**Source document:**
:::::

BayesFlux.jl a Bayesian extension to Flux.jl

using BayesFlux, Flux
using Random, Distributions
using StatsPlots
using LinearAlgebra

Random.seed!(6150533)

BayesFlux is meant to be an extension to Flux.jl, a machine learning library written entirely in Julia. BayesFlux will and is not meant to be the fastest production ready library, but rather is meant to make research and experimentation easy.

BayesFlux is part of my Master Thesis in Economic and Financial Research - specialisation Econometrics at Maastricht University and will therefore likely still go through some revisions in the coming months.

Structure

Every Bayesian model can in general be broken down into the probabilistic model, which gives the likelihood function and the prior on all parameters of the probabilistic model. BayesFlux somewhat follows this and splits every Bayesian Network into the following parts:

  1. Network: Every BNN must have some general network structure. This is defined using Flux and currently supports Dense, RNN, and LSTM layers. More on this later
  2. Network Constructor: Since BayesFlux works with vectors of parameters, we need to be able to go from a vector to the network and back. This works by using the NetworkConstructor.

:::::

**Data under study:**
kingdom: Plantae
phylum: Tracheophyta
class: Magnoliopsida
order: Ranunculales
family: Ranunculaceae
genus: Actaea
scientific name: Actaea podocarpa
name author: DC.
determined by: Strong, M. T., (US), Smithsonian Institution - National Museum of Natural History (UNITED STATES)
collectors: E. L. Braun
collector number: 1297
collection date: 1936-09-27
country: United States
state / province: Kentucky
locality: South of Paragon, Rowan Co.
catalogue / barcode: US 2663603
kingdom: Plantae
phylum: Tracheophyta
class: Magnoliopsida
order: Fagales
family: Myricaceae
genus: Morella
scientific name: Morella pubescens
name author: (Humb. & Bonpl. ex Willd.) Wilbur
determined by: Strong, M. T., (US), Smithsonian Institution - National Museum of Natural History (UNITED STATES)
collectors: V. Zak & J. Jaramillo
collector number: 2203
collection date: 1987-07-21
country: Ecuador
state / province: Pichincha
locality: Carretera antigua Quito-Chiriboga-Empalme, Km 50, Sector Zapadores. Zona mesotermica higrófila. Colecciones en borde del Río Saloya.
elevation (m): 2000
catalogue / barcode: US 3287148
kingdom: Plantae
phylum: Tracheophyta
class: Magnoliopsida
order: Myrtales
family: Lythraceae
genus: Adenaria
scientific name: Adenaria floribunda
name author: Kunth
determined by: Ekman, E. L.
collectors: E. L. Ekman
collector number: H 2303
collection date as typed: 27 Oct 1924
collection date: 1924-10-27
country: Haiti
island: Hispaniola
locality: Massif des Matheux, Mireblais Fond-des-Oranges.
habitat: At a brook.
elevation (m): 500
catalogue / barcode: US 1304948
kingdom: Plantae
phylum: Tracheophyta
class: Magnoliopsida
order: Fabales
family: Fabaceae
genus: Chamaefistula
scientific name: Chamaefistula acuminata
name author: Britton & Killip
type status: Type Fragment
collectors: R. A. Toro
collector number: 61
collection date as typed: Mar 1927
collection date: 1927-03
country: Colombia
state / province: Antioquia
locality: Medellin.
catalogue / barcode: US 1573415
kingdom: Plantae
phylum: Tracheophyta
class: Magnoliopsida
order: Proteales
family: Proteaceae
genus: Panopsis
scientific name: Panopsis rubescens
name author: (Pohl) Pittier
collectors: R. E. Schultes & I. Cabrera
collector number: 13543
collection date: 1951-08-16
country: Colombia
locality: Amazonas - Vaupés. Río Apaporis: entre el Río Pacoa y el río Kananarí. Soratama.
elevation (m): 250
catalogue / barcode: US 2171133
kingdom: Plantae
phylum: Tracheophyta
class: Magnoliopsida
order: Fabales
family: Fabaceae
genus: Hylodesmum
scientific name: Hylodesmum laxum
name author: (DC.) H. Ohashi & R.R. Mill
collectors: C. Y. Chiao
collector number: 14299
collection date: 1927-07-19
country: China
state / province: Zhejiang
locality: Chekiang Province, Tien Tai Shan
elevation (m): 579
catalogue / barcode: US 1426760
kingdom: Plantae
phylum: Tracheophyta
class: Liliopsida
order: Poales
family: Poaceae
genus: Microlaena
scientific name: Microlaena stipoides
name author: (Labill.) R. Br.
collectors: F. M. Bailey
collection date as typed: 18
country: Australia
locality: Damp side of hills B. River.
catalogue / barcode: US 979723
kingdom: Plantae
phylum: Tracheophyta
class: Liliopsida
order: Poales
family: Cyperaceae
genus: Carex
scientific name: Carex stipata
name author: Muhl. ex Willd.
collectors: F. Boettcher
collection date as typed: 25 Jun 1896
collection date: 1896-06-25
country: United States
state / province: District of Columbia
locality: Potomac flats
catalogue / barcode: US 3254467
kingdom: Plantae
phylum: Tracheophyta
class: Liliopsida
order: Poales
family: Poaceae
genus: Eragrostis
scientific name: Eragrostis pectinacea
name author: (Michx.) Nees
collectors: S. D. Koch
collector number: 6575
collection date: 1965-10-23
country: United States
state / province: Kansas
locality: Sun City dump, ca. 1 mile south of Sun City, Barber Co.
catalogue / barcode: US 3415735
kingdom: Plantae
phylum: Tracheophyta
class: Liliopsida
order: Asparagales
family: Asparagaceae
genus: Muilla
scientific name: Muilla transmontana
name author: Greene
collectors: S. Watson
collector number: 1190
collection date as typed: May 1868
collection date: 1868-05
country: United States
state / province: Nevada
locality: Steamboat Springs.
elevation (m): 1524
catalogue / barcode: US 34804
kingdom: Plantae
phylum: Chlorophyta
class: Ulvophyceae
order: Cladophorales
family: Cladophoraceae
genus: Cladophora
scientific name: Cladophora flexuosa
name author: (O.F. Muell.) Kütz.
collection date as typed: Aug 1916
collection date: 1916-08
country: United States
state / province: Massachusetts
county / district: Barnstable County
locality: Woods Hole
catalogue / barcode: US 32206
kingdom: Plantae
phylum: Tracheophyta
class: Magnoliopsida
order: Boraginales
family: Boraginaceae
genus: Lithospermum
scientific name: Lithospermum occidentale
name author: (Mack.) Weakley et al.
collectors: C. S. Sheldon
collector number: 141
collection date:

:::::

**Directions:**
(a) According to the BayesFlux text, which layer types does the network structure currently support?
(b) Repeat everything in the BayesFlux text from "using BayesFlux, Flux" down to "and experimentation easy.", without any changes.
The items have no connection to the BayesFlux text.

**Task-by-task answers:**
(a) Dense, RNN, and LSTM layers.

(b)
using BayesFlux, Flux
using Random, Distributions
using StatsPlots
using LinearAlgebra

Random.seed!(6150533)

BayesFlux is meant to be an extension to Flux.jl, a machine learning library written entirely in Julia. BayesFlux will and is not meant to be the fastest production ready library, but rather is meant to make research and experimentation easy.